Staat kontrolliert Konten in sozialen Netzwerken
Die Regierung in Ägypten hat 2018 ein Gesetz verabschiedet, das es ihr erlaubt, hart gegen Internetaktivist:innen und Influencer:innen vorzugehen. Social-Media-Konten mit mehr als 5.000 Follower:innen werden von der staatlichen Medienaufsicht überwacht. Diese kann sie auch blockieren, wenn sie nach Lesart der Regierung Falschmeldungen verbreiten, die Religion beschimpfen oder zu Hass, Gewalt, Fanatismus oder Rassismus aufrufen. Außerdem kann die Regierung Websites sperren, deren Inhalte ihrer Ansicht nach die nationale Sicherheit bedrohen. Auch wer, ob wissentlich oder nicht, versucht, diese Seiten aufzurufen, muss mit einer Geld- oder Haftstrafe rechnen.

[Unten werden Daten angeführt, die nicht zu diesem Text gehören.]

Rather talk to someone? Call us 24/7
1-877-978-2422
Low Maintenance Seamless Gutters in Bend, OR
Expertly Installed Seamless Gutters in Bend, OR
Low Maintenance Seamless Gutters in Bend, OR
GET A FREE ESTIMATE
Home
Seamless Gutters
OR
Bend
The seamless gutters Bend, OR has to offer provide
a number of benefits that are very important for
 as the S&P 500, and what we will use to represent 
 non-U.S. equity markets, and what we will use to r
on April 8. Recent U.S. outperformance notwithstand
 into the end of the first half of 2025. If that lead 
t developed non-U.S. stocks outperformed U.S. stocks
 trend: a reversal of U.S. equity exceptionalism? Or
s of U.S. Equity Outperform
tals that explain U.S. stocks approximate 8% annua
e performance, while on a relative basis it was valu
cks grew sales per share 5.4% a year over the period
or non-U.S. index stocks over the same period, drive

Menschenrechtsorganisationen kritisieren die staatliche Kontrolle der Medien in Ägypten. Amnesty International bezeichnete die 2018 verabschiedeten Gesetze als einen weiteren Angriff auf die Meinungsfreiheit.
LGBTQI+ werden verfolgt
Im Jahr 2017 hatten es die ägyptischen Behörden in einer Verhaftungswelle bereits auf Schwule, Lesben und Transpersonen abgesehen. Mehr als fünfzig Menschen wurden festgenommen. Der Aktivist und Filmemacher Leil-Zahra Mortada kritisierte damals im Interview mit netzpolitik.org, dass die deutsche Bundesregierung eine Mitschuld trage an der Verfolgung und Kriminalisierung von Mitgliedern seiner Community.

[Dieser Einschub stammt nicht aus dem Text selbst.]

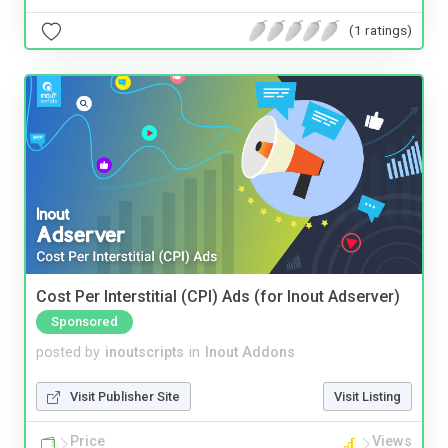
(1 ratings)
Cost Per Interstitial (CPI) Ads (for Inout Adserver)
Sponsored
posted by
inoutscripts
in
Inout Addons
Visit Publisher Site
Visit Listing
Price
Views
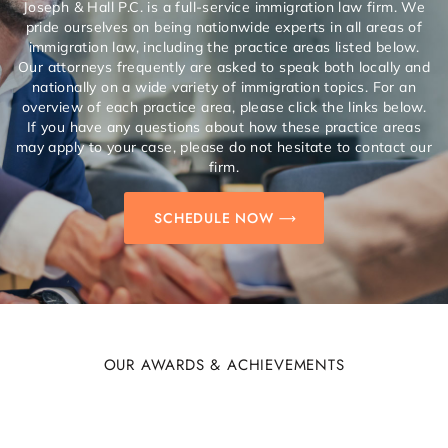
Joseph & Hall P.C. is a full-service immigration law firm. We
pride ourselves on being nationwide experts in all areas of
immigration law, including the practice areas listed below.
Our attorneys frequently are asked to speak both locally and
nationally on a wide variety of immigration topics. For an
overview of each practice area, please click the links below.
If you have any questions about how these practice areas
may apply to your case, please do not hesitate to contact our
firm.
SCHEDULE NOW
OUR AWARDS & ACHIEVEMENTS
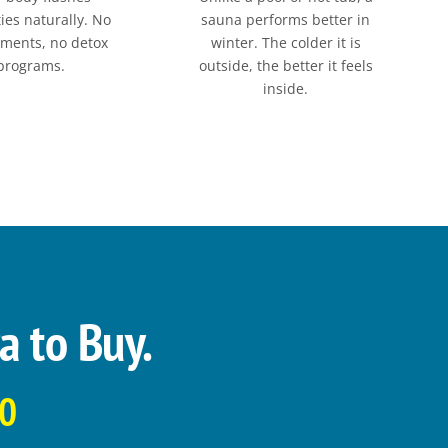
ies naturally. No
sauna performs better in
ments, no detox
winter. The colder it is
programs.
outside, the better it feels
inside.
a to Buy.
00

Seine Kritik gründete er auf dem Polizeivertrag zwischen dem Bundeskriminalamt und den ägyptischen Sicherheitsbehörden. Das BKA unterstützt auf dieser Grundlage den Staatssicherheitsdienst bei der Verfolgung von „Extremismus“. Unter diesen Begriff falle in Ägypten jedoch die gesamte Opposition sowie auch Schwule, Lesben und Transpersonen, kritisierte Mortada damals. Die Polizei nutzte unter anderem Fake-Verabredungen über die Dating-App Grindr, um Aktivist:innen festzunehmen.
Ein kleiner sprachlicher Hinweis:
Die meisten trans Menschen bevorzugen die Verwendung von „trans“ als ein Adjektiv. Also „trans Personen“ statt „Transpersonen“ (zwar nicht im Text, aber genauso „trans Frau/Mann“ und nicht „Transfrau/Transmann“).
Denn bei der Verwendung als zusammengesetztes Substantiv wird ein starker Fokus auf das Transsein gelegt. Während als Adjektiv klar wird, dass es nur eine von vielen Eigenschaften. Bei „trans Frau“ wird außerdem besser deutlich, dass trans Frauen Frauen sind, und nicht „nur“ „Transfrauen“.